• _Directive_
Each line from the line that includes "Y979720D02*" through the end of the material below must be transcribed exactly, with no other lines.

• _Supplied entries_
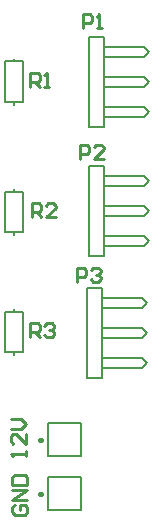
<source format=gto>
%FSTAX23Y23*%
%MOIN*%
%SFA1B1*%

%IPPOS*%
%ADD20C,0.010000*%
%ADD21C,0.008000*%
%ADD22C,0.010000*%
%LNspinn5power-1*%
%LPD*%
G54D20*
X00169Y003D02*
D01*
X00168Y003*
X00168Y003*
X00168Y00301*
X00168Y00301*
X00168Y00301*
X00168Y00302*
X00168Y00302*
X00168Y00302*
X00168Y00302*
X00167Y00303*
X00167Y00303*
X00167Y00303*
X00167Y00303*
X00166Y00304*
X00166Y00304*
X00166Y00304*
X00165Y00304*
X00165Y00304*
X00165Y00304*
X00164Y00304*
X00164Y00304*
X00164Y00304*
X00163*
X00163Y00304*
X00163Y00304*
X00162Y00304*
X00162Y00304*
X00162Y00304*
X00161Y00304*
X00161Y00304*
X00161Y00304*
X0016Y00303*
X0016Y00303*
X0016Y00303*
X0016Y00303*
X00159Y00302*
X00159Y00302*
X00159Y00302*
X00159Y00302*
X00159Y00301*
X00159Y00301*
X00159Y00301*
X00159Y003*
X00159Y003*
X00159Y003*
X00159Y00299*
X00159Y00299*
X00159Y00298*
X00159Y00298*
X00159Y00298*
X00159Y00297*
X00159Y00297*
X00159Y00297*
X00159Y00297*
X0016Y00296*
X0016Y00296*
X0016Y00296*
X0016Y00296*
X00161Y00295*
X00161Y00295*
X00161Y00295*
X00162Y00295*
X00162Y00295*
X00162Y00295*
X00163Y00295*
X00163Y00295*
X00163Y00295*
X00164*
X00164Y00295*
X00164Y00295*
X00165Y00295*
X00165Y00295*
X00165Y00295*
X00166Y00295*
X00166Y00295*
X00166Y00295*
X00167Y00296*
X00167Y00296*
X00167Y00296*
X00167Y00296*
X00168Y00297*
X00168Y00297*
X00168Y00297*
X00168Y00297*
X00168Y00298*
X00168Y00298*
X00168Y00298*
X00168Y00299*
X00168Y00299*
X00169Y003*
Y0048D02*
D01*
X00168Y0048*
X00168Y0048*
X00168Y00481*
X00168Y00481*
X00168Y00481*
X00168Y00482*
X00168Y00482*
X00168Y00482*
X00168Y00482*
X00167Y00483*
X00167Y00483*
X00167Y00483*
X00167Y00483*
X00166Y00484*
X00166Y00484*
X00166Y00484*
X00165Y00484*
X00165Y00484*
X00165Y00484*
X00164Y00484*
X00164Y00484*
X00164Y00484*
X00163*
X00163Y00484*
X00163Y00484*
X00162Y00484*
X00162Y00484*
X00162Y00484*
X00161Y00484*
X00161Y00484*
X00161Y00484*
X0016Y00483*
X0016Y00483*
X0016Y00483*
X0016Y00483*
X00159Y00482*
X00159Y00482*
X00159Y00482*
X00159Y00482*
X00159Y00481*
X00159Y00481*
X00159Y00481*
X00159Y0048*
X00159Y0048*
X00159Y0048*
X00159Y00479*
X00159Y00479*
X00159Y00478*
X00159Y00478*
X00159Y00478*
X00159Y00477*
X00159Y00477*
X00159Y00477*
X00159Y00477*
X0016Y00476*
X0016Y00476*
X0016Y00476*
X0016Y00476*
X00161Y00475*
X00161Y00475*
X00161Y00475*
X00162Y00475*
X00162Y00475*
X00162Y00475*
X00163Y00475*
X00163Y00475*
X00163Y00475*
X00164*
X00164Y00475*
X00164Y00475*
X00165Y00475*
X00165Y00475*
X00165Y00475*
X00166Y00475*
X00166Y00475*
X00166Y00475*
X00167Y00476*
X00167Y00476*
X00167Y00476*
X00167Y00476*
X00168Y00477*
X00168Y00477*
X00168Y00477*
X00168Y00477*
X00168Y00478*
X00168Y00478*
X00168Y00478*
X00168Y00479*
X00168Y00479*
X00169Y0048*
G54D21*
X00045Y00907D02*
X00075D01*
X00045Y00772D02*
Y00907D01*
X00105Y00772D02*
Y00907D01*
X00075D02*
X00105D01*
X00075Y00762D02*
Y00771D01*
Y00907D02*
Y00916D01*
X00045Y00772D02*
X00105D01*
X00045Y01307D02*
X00075D01*
X00045Y01172D02*
Y01307D01*
X00105Y01172D02*
Y01307D01*
X00075D02*
X00105D01*
X00075Y01162D02*
Y01171D01*
Y01307D02*
Y01316D01*
X00045Y01172D02*
X00105D01*
X00045Y01607D02*
X00105D01*
X00075Y01742D02*
Y01751D01*
Y01597D02*
Y01606D01*
Y01742D02*
X00105D01*
Y01607D02*
Y01742D01*
X00045Y01607D02*
Y01742D01*
X00075*
X0037Y00954D02*
X00503D01*
X0052Y00937*
X00503Y0092D02*
X0052Y00937D01*
X0037Y0092D02*
X00503D01*
X0037Y00854D02*
X00503D01*
X0052Y00837*
X00503Y0082D02*
X0052Y00837D01*
X0037Y0082D02*
X00503D01*
X0037Y00754D02*
X00503D01*
X0052Y00737*
X00503Y0072D02*
X0052Y00737D01*
X0037Y0072D02*
X00503D01*
X0032Y00687D02*
Y00987D01*
Y00687D02*
X0037D01*
X0032Y00987D02*
X0037D01*
Y00687D02*
Y00987D01*
X00375Y01359D02*
X00508D01*
X00525Y01342*
X00508Y01325D02*
X00525Y01342D01*
X00375Y01325D02*
X00508D01*
X00375Y01259D02*
X00508D01*
X00525Y01242*
X00508Y01225D02*
X00525Y01242D01*
X00375Y01225D02*
X00508D01*
X00375Y01159D02*
X00508D01*
X00525Y01142*
X00508Y01125D02*
X00525Y01142D01*
X00375Y01125D02*
X00508D01*
X00325Y01092D02*
Y01392D01*
Y01092D02*
X00375D01*
X00325Y01392D02*
X00375D01*
Y01092D02*
Y01392D01*
Y01522D02*
Y01822D01*
X00325D02*
X00375D01*
X00325Y01522D02*
X00375D01*
X00325D02*
Y01822D01*
X00375Y01555D02*
X00508D01*
X00525Y01572*
X00508Y01589D02*
X00525Y01572D01*
X00375Y01589D02*
X00508D01*
X00375Y01655D02*
X00508D01*
X00525Y01672*
X00508Y01689D02*
X00525Y01672D01*
X00375Y01689D02*
X00508D01*
X00375Y01755D02*
X00508D01*
X00525Y01772*
X00508Y01789D02*
X00525Y01772D01*
X00375Y01789D02*
X00508D01*
X0019Y00245D02*
Y00355D01*
X003D01*
Y00245D02*
Y00355D01*
X0019Y00245D02*
X003D01*
X0019Y00425D02*
Y00535D01*
X003D01*
Y00425D02*
Y00535D01*
X0019Y00425D02*
X003D01*
G54D22*
X0013Y00822D02*
Y00869D01*
X00154*
X00161Y00861*
Y00846*
X00154Y00838*
X0013*
X00146D02*
X00161Y00822D01*
X00177Y00861D02*
X00185Y00869D01*
X00201*
X00209Y00861*
Y00853*
X00201Y00846*
X00193*
X00201*
X00209Y00838*
Y0083*
X00201Y00822*
X00185*
X00177Y0083*
X00285Y01007D02*
Y01054D01*
X00309*
X00316Y01046*
Y01031*
X00309Y01023*
X00285*
X00332Y01046D02*
X0034Y01054D01*
X00356*
X00364Y01046*
Y01038*
X00356Y01031*
X00348*
X00356*
X00364Y01023*
Y01015*
X00356Y01007*
X0034*
X00332Y01015*
X00305Y01852D02*
Y01899D01*
X00329*
X00336Y01891*
Y01876*
X00329Y01868*
X00305*
X00352Y01852D02*
X00368D01*
X0036*
Y01899*
X00352Y01891*
X00295Y01417D02*
Y01464D01*
X00319*
X00326Y01456*
Y01441*
X00319Y01433*
X00295*
X00374Y01417D02*
X00342D01*
X00374Y01448*
Y01456*
X00366Y01464*
X0035*
X00342Y01456*
X0013Y01657D02*
Y01704D01*
X00154*
X00161Y01696*
Y01681*
X00154Y01673*
X0013*
X00146D02*
X00161Y01657D01*
X00177D02*
X00193D01*
X00185*
Y01704*
X00177Y01696*
X00135Y01222D02*
Y01269D01*
X00159*
X00166Y01261*
Y01246*
X00159Y01238*
X00135*
X00151D02*
X00166Y01222D01*
X00214D02*
X00182D01*
X00214Y01253*
Y01261*
X00206Y01269*
X0019*
X00182Y01261*
X00115Y00425D02*
Y00442D01*
Y00433*
X00065*
X00073Y00425*
X00115Y005D02*
Y00467D01*
X00082Y005*
X00073*
X00065Y00492*
Y00475*
X00073Y00467*
X00065Y00517D02*
X00098D01*
X00115Y00533*
X00098Y0055*
X00065*
X00078Y00263D02*
X0007Y00255D01*
Y00238*
X00078Y0023*
X00112*
X0012Y00238*
Y00255*
X00112Y00263*
X00095*
Y00247*
X0012Y0028D02*
X0007D01*
X0012Y00313*
X0007*
Y0033D02*
X0012D01*
Y00355*
X00112Y00363*
X00078*
X0007Y00355*
Y0033*
M02*
</source>
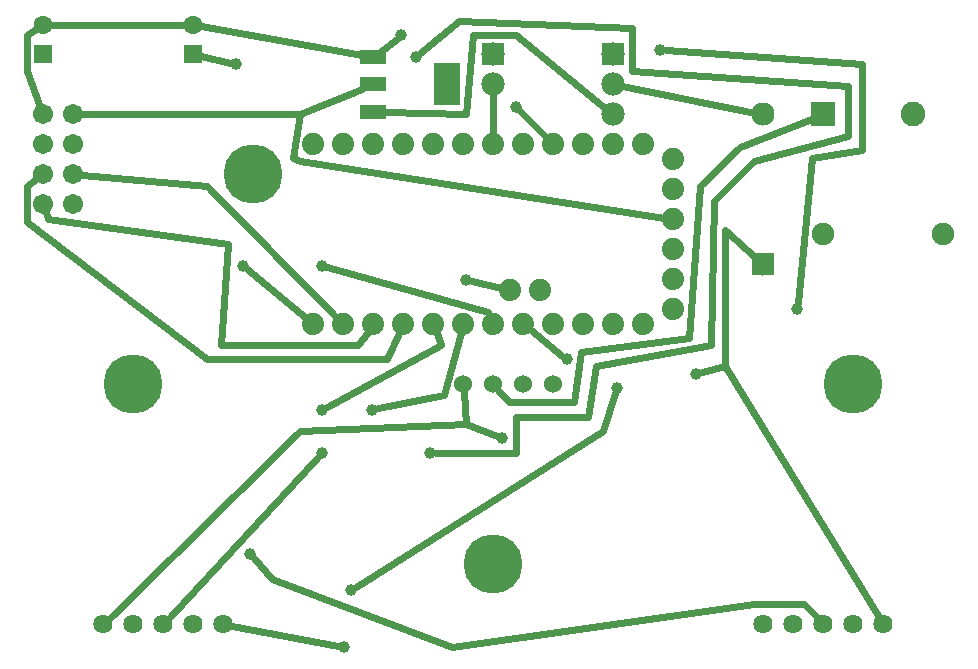
<source format=gtl>
G04 MADE WITH FRITZING*
G04 WWW.FRITZING.ORG*
G04 DOUBLE SIDED*
G04 HOLES PLATED*
G04 CONTOUR ON CENTER OF CONTOUR VECTOR*
%ASAXBY*%
%FSLAX23Y23*%
%MOIN*%
%OFA0B0*%
%SFA1.0B1.0*%
%ADD10C,0.196851*%
%ADD11C,0.067278*%
%ADD12C,0.074000*%
%ADD13C,0.077222*%
%ADD14C,0.064000*%
%ADD15C,0.078000*%
%ADD16C,0.060000*%
%ADD17C,0.062992*%
%ADD18C,0.075000*%
%ADD19C,0.082000*%
%ADD20C,0.039370*%
%ADD21R,0.077222X0.077222*%
%ADD22R,0.078000X0.078000*%
%ADD23R,0.088000X0.048000*%
%ADD24R,0.086614X0.141732*%
%ADD25R,0.062992X0.062992*%
%ADD26R,0.082000X0.082000*%
%ADD27C,0.024000*%
%LNCOPPER1*%
G90*
G70*
G54D10*
X1639Y339D03*
X839Y1639D03*
X2839Y939D03*
X439Y939D03*
G54D11*
X239Y1839D03*
X239Y1739D03*
X239Y1639D03*
X239Y1539D03*
X139Y1839D03*
X139Y1739D03*
X139Y1639D03*
X139Y1539D03*
G54D12*
X2239Y1189D03*
X2239Y1289D03*
X2239Y1389D03*
X2239Y1489D03*
X2239Y1589D03*
X2239Y1689D03*
X2139Y1139D03*
X2039Y1139D03*
X1939Y1139D03*
X1839Y1139D03*
X1739Y1139D03*
X1794Y1254D03*
X1694Y1254D03*
X1639Y1139D03*
X1539Y1139D03*
X1439Y1139D03*
X1339Y1139D03*
X1239Y1139D03*
X1139Y1139D03*
X1039Y1139D03*
X1039Y1739D03*
X1139Y1739D03*
X1239Y1739D03*
X1339Y1739D03*
X1439Y1739D03*
X1539Y1739D03*
X1639Y1739D03*
X1739Y1739D03*
X1839Y1739D03*
X1939Y1739D03*
X2039Y1739D03*
X2139Y1739D03*
G54D13*
X2539Y1839D03*
X2539Y1339D03*
X2539Y1839D03*
X2539Y1339D03*
G54D14*
X639Y139D03*
X539Y139D03*
X439Y139D03*
X339Y139D03*
X739Y139D03*
X2839Y139D03*
X2739Y139D03*
X2639Y139D03*
X2539Y139D03*
X2939Y139D03*
G54D15*
X1639Y2039D03*
X1639Y1939D03*
G54D16*
X1839Y939D03*
X1739Y939D03*
X1639Y939D03*
X1539Y939D03*
G54D15*
X2039Y2039D03*
X2039Y1939D03*
X2039Y1839D03*
G54D17*
X139Y2039D03*
X139Y2137D03*
G54D18*
X2739Y1439D03*
X3139Y1439D03*
G54D17*
X639Y2039D03*
X639Y2137D03*
G54D19*
X2739Y1839D03*
X3039Y1839D03*
G54D20*
X1548Y1287D03*
X1884Y1023D03*
X1668Y759D03*
X828Y375D03*
X1236Y855D03*
X1068Y711D03*
X1068Y1335D03*
X804Y1335D03*
X1428Y711D03*
X1380Y2031D03*
X1068Y855D03*
X1716Y1863D03*
X1332Y2103D03*
X2316Y975D03*
X1140Y63D03*
X1164Y255D03*
X2052Y927D03*
X2196Y2055D03*
X2652Y1191D03*
X780Y2007D03*
G54D21*
X2539Y1339D03*
X2539Y1339D03*
G54D22*
X1639Y2039D03*
G54D23*
X1239Y2030D03*
X1239Y1939D03*
X1239Y1848D03*
G54D24*
X1483Y1939D03*
G54D22*
X2039Y2039D03*
G54D25*
X139Y2039D03*
X639Y2039D03*
G54D26*
X2739Y1839D03*
G54D27*
X1639Y1909D02*
X1639Y1770D01*
D02*
X2512Y1844D02*
X2068Y1933D01*
D02*
X1117Y1161D02*
X684Y1599D01*
D02*
X684Y1599D02*
X267Y1636D01*
D02*
X1277Y1847D02*
X1548Y1839D01*
D02*
X1548Y1839D02*
X1572Y2103D01*
D02*
X1572Y2103D02*
X1716Y2103D01*
D02*
X1716Y2103D02*
X2016Y1858D01*
D02*
X1567Y1283D02*
X1664Y1261D01*
D02*
X1763Y1119D02*
X1869Y1035D01*
D02*
X1541Y914D02*
X1548Y807D01*
D02*
X1548Y807D02*
X1650Y766D01*
D02*
X1200Y1923D02*
X996Y1839D01*
D02*
X996Y1839D02*
X972Y1695D01*
D02*
X972Y1695D02*
X996Y1683D01*
D02*
X996Y1683D02*
X2208Y1494D01*
D02*
X267Y1839D02*
X996Y1839D01*
D02*
X361Y161D02*
X996Y783D01*
D02*
X996Y783D02*
X1548Y807D01*
D02*
X2718Y162D02*
X2676Y207D01*
D02*
X2676Y207D02*
X2508Y207D01*
D02*
X2508Y207D02*
X1500Y63D01*
D02*
X1500Y63D02*
X900Y291D01*
D02*
X900Y291D02*
X840Y361D01*
D02*
X1255Y859D02*
X1476Y903D01*
D02*
X1476Y903D02*
X1531Y1109D01*
D02*
X560Y162D02*
X1055Y697D01*
D02*
X1086Y1330D02*
X1620Y1179D01*
D02*
X1620Y1179D02*
X1626Y1167D01*
D02*
X1015Y1159D02*
X819Y1323D01*
D02*
X2709Y1827D02*
X2460Y1731D01*
D02*
X2460Y1731D02*
X2328Y1599D01*
D02*
X2328Y1599D02*
X2292Y1095D01*
D02*
X2292Y1095D02*
X1932Y1047D01*
D02*
X1932Y1047D02*
X1908Y879D01*
D02*
X1908Y879D02*
X1692Y879D01*
D02*
X1692Y879D02*
X1656Y920D01*
D02*
X1447Y711D02*
X1716Y711D01*
D02*
X1716Y711D02*
X1716Y831D01*
D02*
X1716Y831D02*
X1956Y831D01*
D02*
X1956Y831D02*
X1980Y999D01*
D02*
X1980Y999D02*
X2364Y1071D01*
D02*
X2364Y1071D02*
X2376Y1551D01*
D02*
X2376Y1551D02*
X2508Y1683D01*
D02*
X2508Y1683D02*
X2820Y1767D01*
D02*
X2820Y1767D02*
X2820Y1935D01*
D02*
X2820Y1935D02*
X2100Y1983D01*
D02*
X2100Y1983D02*
X2100Y2127D01*
D02*
X2100Y2127D02*
X1524Y2151D01*
D02*
X1524Y2151D02*
X1395Y2043D01*
D02*
X148Y1512D02*
X156Y1491D01*
X156Y1491D02*
X756Y1407D01*
D02*
X756Y1407D02*
X732Y1071D01*
D02*
X732Y1071D02*
X1188Y1071D01*
D02*
X1188Y1071D02*
X1220Y1114D01*
D02*
X1326Y1111D02*
X1284Y1023D01*
D02*
X1284Y1023D02*
X684Y1023D01*
D02*
X684Y1023D02*
X84Y1479D01*
X84Y1479D02*
X84Y1599D01*
X84Y1599D02*
X116Y1622D01*
D02*
X1085Y864D02*
X1464Y1071D01*
D02*
X1464Y1071D02*
X1450Y1110D01*
D02*
X129Y1865D02*
X84Y1983D01*
X84Y1983D02*
X84Y2103D01*
X84Y2103D02*
X116Y2123D01*
D02*
X612Y2137D02*
X166Y2137D01*
D02*
X1200Y2037D02*
X665Y2133D01*
D02*
X1817Y1761D02*
X1729Y1850D01*
D02*
X1317Y2091D02*
X1262Y2048D01*
D02*
X2519Y1357D02*
X2412Y1455D01*
D02*
X2412Y1455D02*
X2412Y999D01*
D02*
X2412Y999D02*
X2334Y980D01*
D02*
X2923Y165D02*
X2412Y999D01*
D02*
X769Y133D02*
X1121Y67D01*
D02*
X1180Y265D02*
X2004Y783D01*
D02*
X2004Y783D02*
X2046Y909D01*
D02*
X2215Y2054D02*
X2868Y2007D01*
D02*
X2868Y2007D02*
X2868Y1719D01*
D02*
X2868Y1719D02*
X2700Y1695D01*
D02*
X2700Y1695D02*
X2654Y1210D01*
D02*
X761Y2011D02*
X665Y2033D01*
G04 End of Copper1*
M02*
</source>
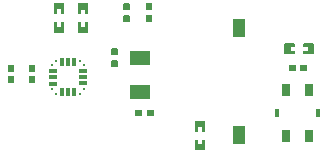
<source format=gtp>
G04*
G04 #@! TF.GenerationSoftware,Altium Limited,Altium Designer,23.9.2 (47)*
G04*
G04 Layer_Color=8421504*
%FSLAX44Y44*%
%MOMM*%
G71*
G04*
G04 #@! TF.SameCoordinates,85ECA5C9-4B9F-4046-87AE-3E16AE89CDA1*
G04*
G04*
G04 #@! TF.FilePolarity,Positive*
G04*
G01*
G75*
%ADD12R,1.8000X1.3000*%
%ADD13O,0.2545X0.1494*%
%ADD14O,0.2546X0.1494*%
%ADD15O,0.1494X0.2550*%
%ADD16R,0.7000X0.3000*%
%ADD17O,0.1800X0.3000*%
%ADD18R,0.3000X0.7000*%
%ADD19R,0.3000X0.7000*%
%ADD20R,1.1000X1.5000*%
%ADD21R,0.4000X0.7000*%
%ADD22R,0.7000X1.1000*%
G36*
X1177500Y1000440D02*
Y995640D01*
X1177000Y994940D01*
X1172500D01*
X1172000Y995640D01*
Y1000440D01*
X1172500Y1000940D01*
X1177000D01*
X1177500Y1000440D01*
D02*
G37*
G36*
X1158450D02*
Y995640D01*
X1157950Y994940D01*
X1153450D01*
X1152950Y995640D01*
Y1000440D01*
X1153450Y1000940D01*
X1157950D01*
X1158450Y1000440D01*
D02*
G37*
G36*
X1103050Y1000386D02*
Y992486D01*
X1102550Y991986D01*
X1100270D01*
Y995786D01*
X1096970D01*
Y991986D01*
X1094550D01*
X1094050Y992486D01*
Y1000386D01*
X1094550Y1000886D01*
X1102550D01*
X1103050Y1000386D01*
D02*
G37*
G36*
X1123253Y1000386D02*
Y992386D01*
X1122754Y991886D01*
X1120333D01*
Y995586D01*
X1117033D01*
Y991886D01*
X1114754D01*
X1114253Y992386D01*
Y1000386D01*
X1114754Y1000886D01*
X1122754D01*
X1123253Y1000386D01*
D02*
G37*
G36*
X1177500Y990640D02*
Y985840D01*
X1177000Y985340D01*
X1172500D01*
X1172000Y985840D01*
Y990640D01*
X1172500Y991340D01*
X1177000D01*
X1177500Y990640D01*
D02*
G37*
G36*
X1158450D02*
Y985840D01*
X1157950Y985340D01*
X1153450D01*
X1152950Y985840D01*
Y990640D01*
X1153450Y991340D01*
X1157950D01*
X1158450Y990640D01*
D02*
G37*
G36*
X1103050Y984486D02*
Y976486D01*
X1102550Y975986D01*
X1094550D01*
X1094050Y976486D01*
Y984486D01*
X1094550Y984986D01*
X1096970D01*
Y981286D01*
X1100270D01*
Y984986D01*
X1102550D01*
X1103050Y984486D01*
D02*
G37*
G36*
X1123253Y984386D02*
Y976487D01*
X1122754Y975986D01*
X1114754D01*
X1114253Y976487D01*
Y984386D01*
X1114754Y984886D01*
X1117033D01*
Y981086D01*
X1120333D01*
Y984886D01*
X1122754D01*
X1123253Y984386D01*
D02*
G37*
G36*
X1314200Y966660D02*
Y958660D01*
X1313700Y958160D01*
X1305800D01*
X1305300Y958660D01*
Y960940D01*
X1309100D01*
Y964240D01*
X1305300D01*
Y966660D01*
X1305800Y967160D01*
X1313700D01*
X1314200Y966660D01*
D02*
G37*
G36*
X1298300D02*
Y964240D01*
X1294600D01*
Y960940D01*
X1298300D01*
Y958660D01*
X1297800Y958160D01*
X1289800D01*
X1289300Y958660D01*
Y966660D01*
X1289800Y967160D01*
X1297800D01*
X1298300Y966660D01*
D02*
G37*
G36*
X1148290Y962340D02*
Y957540D01*
X1147790Y956840D01*
X1143290D01*
X1142790Y957540D01*
Y962340D01*
X1143290Y962840D01*
X1147790D01*
X1148290Y962340D01*
D02*
G37*
G36*
Y952540D02*
Y947740D01*
X1147790Y947240D01*
X1143290D01*
X1142790Y947740D01*
Y952540D01*
X1143290Y953240D01*
X1147790D01*
X1148290Y952540D01*
D02*
G37*
G36*
X1308651Y948400D02*
Y943900D01*
X1308151Y943400D01*
X1303351D01*
X1302651Y943900D01*
Y948400D01*
X1303351Y948900D01*
X1308151D01*
X1308651Y948400D01*
D02*
G37*
G36*
X1299051D02*
Y943900D01*
X1298351Y943400D01*
X1293551D01*
X1293051Y943900D01*
Y948400D01*
X1293551Y948900D01*
X1298351D01*
X1299051Y948400D01*
D02*
G37*
G36*
X1078440Y948370D02*
Y943570D01*
X1077940Y942870D01*
X1073440D01*
X1072940Y943570D01*
Y948370D01*
X1073440Y948870D01*
X1077940D01*
X1078440Y948370D01*
D02*
G37*
G36*
X1060660D02*
Y943570D01*
X1060160Y942870D01*
X1055660D01*
X1055160Y943570D01*
Y948370D01*
X1055660Y948870D01*
X1060160D01*
X1060660Y948370D01*
D02*
G37*
G36*
X1078440Y938570D02*
Y933770D01*
X1077940Y933270D01*
X1073440D01*
X1072940Y933770D01*
Y938570D01*
X1073440Y939270D01*
X1077940D01*
X1078440Y938570D01*
D02*
G37*
G36*
X1060660D02*
Y933770D01*
X1060160Y933270D01*
X1055660D01*
X1055160Y933770D01*
Y938570D01*
X1055660Y939270D01*
X1060160D01*
X1060660Y938570D01*
D02*
G37*
G36*
X1178740Y910300D02*
Y905800D01*
X1178240Y905300D01*
X1173440D01*
X1172740Y905800D01*
Y910300D01*
X1173440Y910800D01*
X1178240D01*
X1178740Y910300D01*
D02*
G37*
G36*
X1169140D02*
Y905800D01*
X1168440Y905300D01*
X1163640D01*
X1163140Y905800D01*
Y910300D01*
X1163640Y910800D01*
X1168440D01*
X1169140Y910300D01*
D02*
G37*
G36*
X1222430Y900950D02*
Y892950D01*
X1221930Y892450D01*
X1219510D01*
Y896150D01*
X1216210D01*
Y892450D01*
X1213930D01*
X1213430Y892950D01*
Y900950D01*
X1213930Y901450D01*
X1221930D01*
X1222430Y900950D01*
D02*
G37*
G36*
Y884950D02*
Y877050D01*
X1221930Y876550D01*
X1213930D01*
X1213430Y877050D01*
Y884950D01*
X1213930Y885450D01*
X1216210D01*
Y881650D01*
X1219510D01*
Y885450D01*
X1221930D01*
X1222430Y884950D01*
D02*
G37*
D12*
X1167130Y954989D02*
D03*
Y925830D02*
D03*
D13*
X1119422Y928551D02*
D03*
X1092963Y948520D02*
D03*
X1119412Y948535D02*
D03*
D14*
X1092917Y928520D02*
D03*
D15*
X1116181Y951774D02*
D03*
D16*
X1119176Y938530D02*
D03*
Y933529D02*
D03*
X1093047Y933029D02*
D03*
X1093176Y938530D02*
D03*
Y943529D02*
D03*
X1119176D02*
D03*
D17*
X1096176Y952531D02*
D03*
Y924530D02*
D03*
X1116176D02*
D03*
D18*
X1111177Y925530D02*
D03*
D19*
X1106179D02*
D03*
X1101177D02*
D03*
Y951530D02*
D03*
X1106179D02*
D03*
X1111177D02*
D03*
D20*
X1250950Y889720D02*
D03*
Y979720D02*
D03*
D21*
X1282929Y908050D02*
D03*
X1318030D02*
D03*
D22*
X1310479Y927550D02*
D03*
Y888550D02*
D03*
X1290479Y927550D02*
D03*
Y888550D02*
D03*
M02*

</source>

• _Exercise response_
Y979720D02*
D03*
D21*
X1282929Y908050D02*
D03*
X1318030D02*
D03*
D22*
X1310479Y927550D02*
D03*
Y888550D02*
D03*
X1290479Y927550D02*
D03*
Y888550D02*
D03*
M02*

</source>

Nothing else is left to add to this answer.